CSRF verification failed if behind a reverse proxy (traefik)

chgayot commented 1 year ago

Just upgraded to Zulip 7.0 and I got "CSRF verification failed. Request aborted." from Django when logging in (or infinite reloads when already logged in) As it is behind a reverse proxy, DISABLE_HTTPS: is set to True.

As per issue https://github.com/zulip/zulip/issues/24599 "CSRF_TRUSTED_ORIGINS no longer filled by EXTERNAL_HOST", an easy fix to this is to add: SETTING_CSRF_TRUSTED_ORIGINS: "['https://chat.domain']" in the docker-compose/zulip/environment

I don't know if it is the best way to fix the issue, and/or it's worth to document it (or document fully how to set it up behind a reverse proxy) or add it in the docker-compose, but for anyone facing the issue, that's a fix!

mp-strachan commented 1 year ago

Thankyou very much!! Great work!!

fatk commented 1 year ago

Had the very same issue and traced it to the same cause. I believe this information should be included in UPGRADING.md as a lot of people will encounter this issue.

jwillmer commented 1 year ago

You are my hero! Had the same problem. Looked around for a fix and finally thought I might not be the only idiot to upgrade right after release - let's look at the GitHub issues. Thank you 👍

alexmv commented 1 year ago

As noted in #24601, the right fix is to set X-Forwarded-Proto in requests forwarded from the proxy so that Zulip knows the request came in over a secure connection. Can you check if your proxy is configured to send that?

We can try to highlight this new requirement better in the upgrading documentation, but I want to verify that doing that fixes it for you. Setting CSRF_TRUSTED_ORIGINS papers over the error by leaving Zulip thinking that requests are still coming in over an insecure connection, which could cause other problems.

fatk commented 1 year ago

X-Forwarded-Proto is correctly set and has been working since i've setup my Zulip instance (version 5).
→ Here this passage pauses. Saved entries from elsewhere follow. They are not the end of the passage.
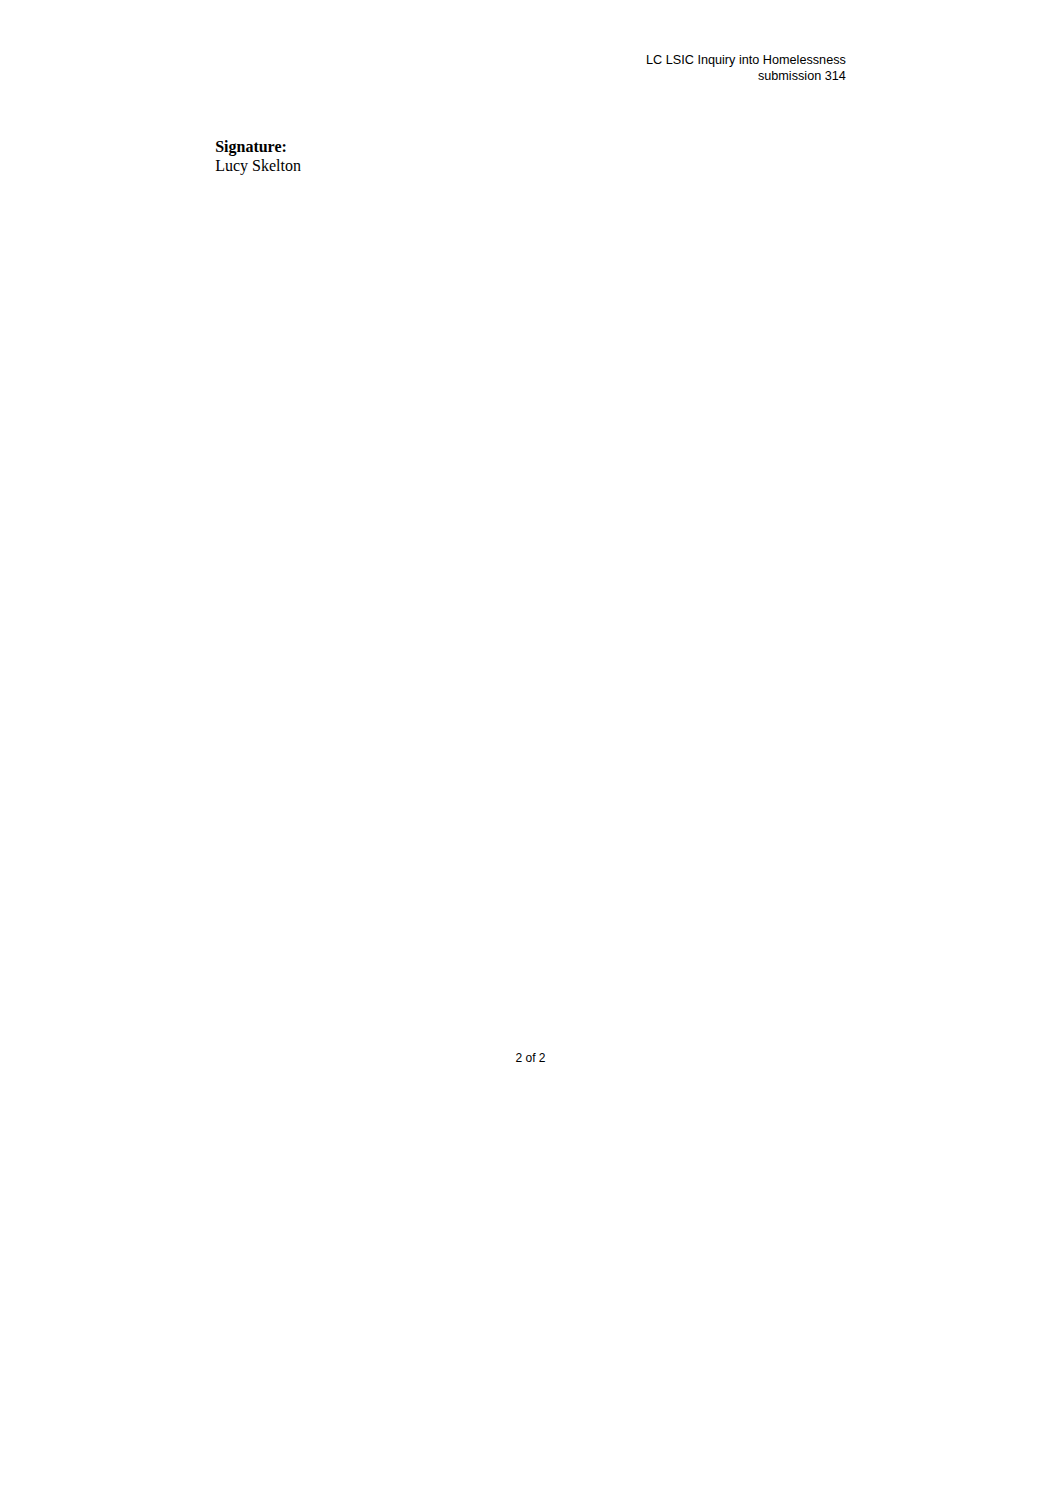LC LSIC Inquiry into Homelessness
submission 314
Signature:
Lucy Skelton
2 of 2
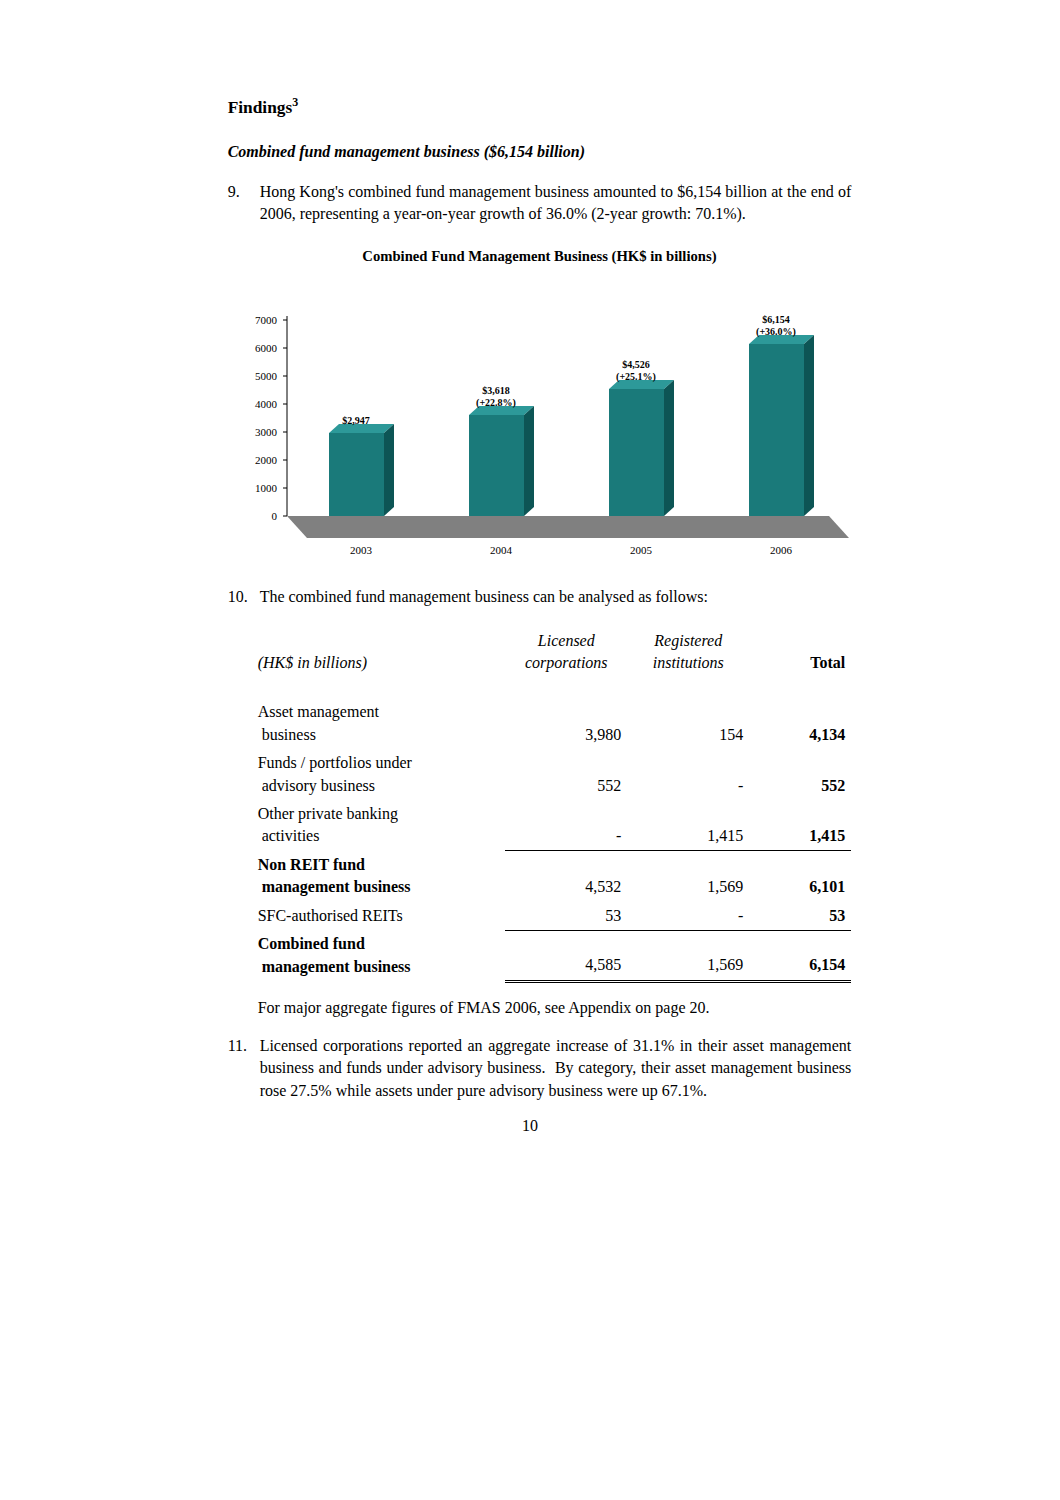Findings3
Combined fund management business ($6,154 billion)
9.
Hong Kong's combined fund management business amounted to $6,154 billion at the end of 2006, representing a year-on-year growth of 36.0% (2-year growth: 70.1%).
Combined Fund Management Business (HK$ in billions)
7000 6000 5000 4000 3000 2000 1000 0 $2,947 $3,618 (+22.8%) $4,526 (+25.1%) $6,154 (+36.0%) 2003 2004 2005 2006
10.
The combined fund management business can be analysed as follows:
| (HK$ in billions) | Licensed corporations | Registered institutions | Total |
| Asset management business | 3,980 | 154 | 4,134 |
| Funds / portfolios under advisory business | 552 | - | 552 |
| Other private banking activities | - | 1,415 | 1,415 |
| Non REIT fund management business | 4,532 | 1,569 | 6,101 |
| SFC-authorised REITs | 53 | - | 53 |
| Combined fund management business | 4,585 | 1,569 | 6,154 |
For major aggregate figures of FMAS 2006, see Appendix on page 20.
11.
Licensed corporations reported an aggregate increase of 31.1% in their asset management business and funds under advisory business. By category, their asset management business rose 27.5% while assets under pure advisory business were up 67.1%.
10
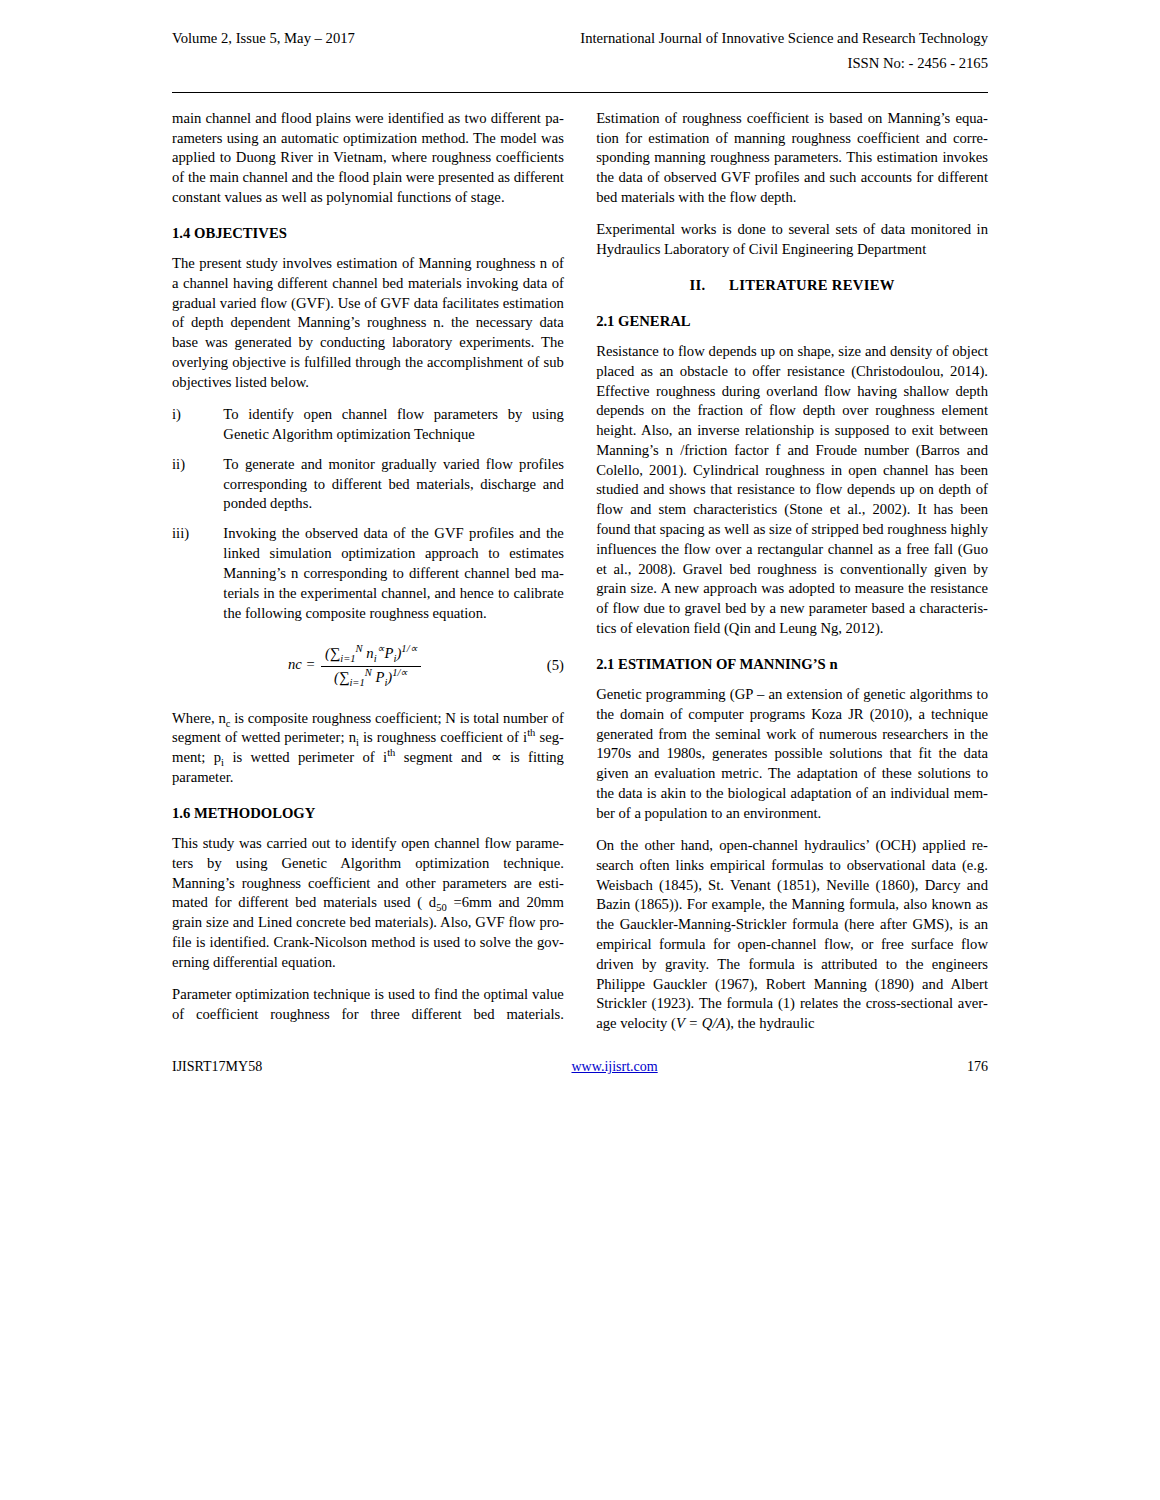Volume 2, Issue 5, May – 2017
International Journal of Innovative Science and Research Technology
ISSN No: - 2456 - 2165
main channel and flood plains were identified as two different parameters using an automatic optimization method. The model was applied to Duong River in Vietnam, where roughness coefficients of the main channel and the flood plain were presented as different constant values as well as polynomial functions of stage.
1.4 OBJECTIVES
The present study involves estimation of Manning roughness n of a channel having different channel bed materials invoking data of gradual varied flow (GVF). Use of GVF data facilitates estimation of depth dependent Manning’s roughness n. the necessary data base was generated by conducting laboratory experiments. The overlying objective is fulfilled through the accomplishment of sub objectives listed below.
i) To identify open channel flow parameters by using Genetic Algorithm optimization Technique
ii) To generate and monitor gradually varied flow profiles corresponding to different bed materials, discharge and ponded depths.
iii) Invoking the observed data of the GVF profiles and the linked simulation optimization approach to estimates Manning’s n corresponding to different channel bed materials in the experimental channel, and hence to calibrate the following composite roughness equation.
nc = (∑i=1N ni∝Pi)1/∝ (∑i=1N Pi)1/∝
(5)
Where, nc is composite roughness coefficient; N is total number of segment of wetted perimeter; ni is roughness coefficient of ith segment; pi is wetted perimeter of ith segment and ∝ is fitting parameter.
1.6 METHODOLOGY
This study was carried out to identify open channel flow parameters by using Genetic Algorithm optimization technique. Manning’s roughness coefficient and other parameters are estimated for different bed materials used ( d50 =6mm and 20mm grain size and Lined concrete bed materials). Also, GVF flow profile is identified. Crank-Nicolson method is used to solve the governing differential equation.
Parameter optimization technique is used to find the optimal value of coefficient roughness for three different bed materials. Estimation of roughness coefficient is based on Manning’s equation for estimation of manning roughness coefficient and corresponding manning roughness parameters. This estimation invokes the data of observed GVF profiles and such accounts for different bed materials with the flow depth.
Experimental works is done to several sets of data monitored in Hydraulics Laboratory of Civil Engineering Department
II. LITERATURE REVIEW
2.1 GENERAL
Resistance to flow depends up on shape, size and density of object placed as an obstacle to offer resistance (Christodoulou, 2014). Effective roughness during overland flow having shallow depth depends on the fraction of flow depth over roughness element height. Also, an inverse relationship is supposed to exit between Manning’s n /friction factor f and Froude number (Barros and Colello, 2001). Cylindrical roughness in open channel has been studied and shows that resistance to flow depends up on depth of flow and stem characteristics (Stone et al., 2002). It has been found that spacing as well as size of stripped bed roughness highly influences the flow over a rectangular channel as a free fall (Guo et al., 2008). Gravel bed roughness is conventionally given by grain size. A new approach was adopted to measure the resistance of flow due to gravel bed by a new parameter based a characteristics of elevation field (Qin and Leung Ng, 2012).
2.1 ESTIMATION OF MANNING’S n
Genetic programming (GP – an extension of genetic algorithms to the domain of computer programs Koza JR (2010), a technique generated from the seminal work of numerous researchers in the 1970s and 1980s, generates possible solutions that fit the data given an evaluation metric. The adaptation of these solutions to the data is akin to the biological adaptation of an individual member of a population to an environment.
On the other hand, open-channel hydraulics’ (OCH) applied research often links empirical formulas to observational data (e.g. Weisbach (1845), St. Venant (1851), Neville (1860), Darcy and Bazin (1865)). For example, the Manning formula, also known as the Gauckler-Manning-Strickler formula (here after GMS), is an empirical formula for open-channel flow, or free surface flow driven by gravity. The formula is attributed to the engineers Philippe Gauckler (1967), Robert Manning (1890) and Albert Strickler (1923). The formula (1) relates the cross-sectional average velocity (V = Q/A), the hydraulic
IJISRT17MY58
www.ijisrt.com
176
It's the update to version 7 that required using CSRF_TRUSTED_ORIGINS to resolve the "CSRF verification failed. Request aborted." problem.

alexmv commented 1 year ago

Ah -- the other half that changed in 7.0 is that we only trust the X-Forwarded-Proto if it is set by a trusted proxy. Do you have LOADBALANCER_IPS set in your docker container's environment to the IP address that Zulip sees requests as coming from?

You can check if that 'correctly set by looking at the nginx access logs, and seeing if it's the IP of the traefik gateway, or the end-user.

alexmv commented 1 year ago

See this comment on chat.zulip.org where someone else was configuring traefik requests to come from a static IP so Zulip can know to trust them.

fatk commented 1 year ago

I personally don't use traefik, i have my own solution based on nginx-proxy, maybe @chgayot can shed some light on that part. In any case, if there's a need to define LOADBALANCER_IPS for 7.0 to work properly it should be reflected in the documentation.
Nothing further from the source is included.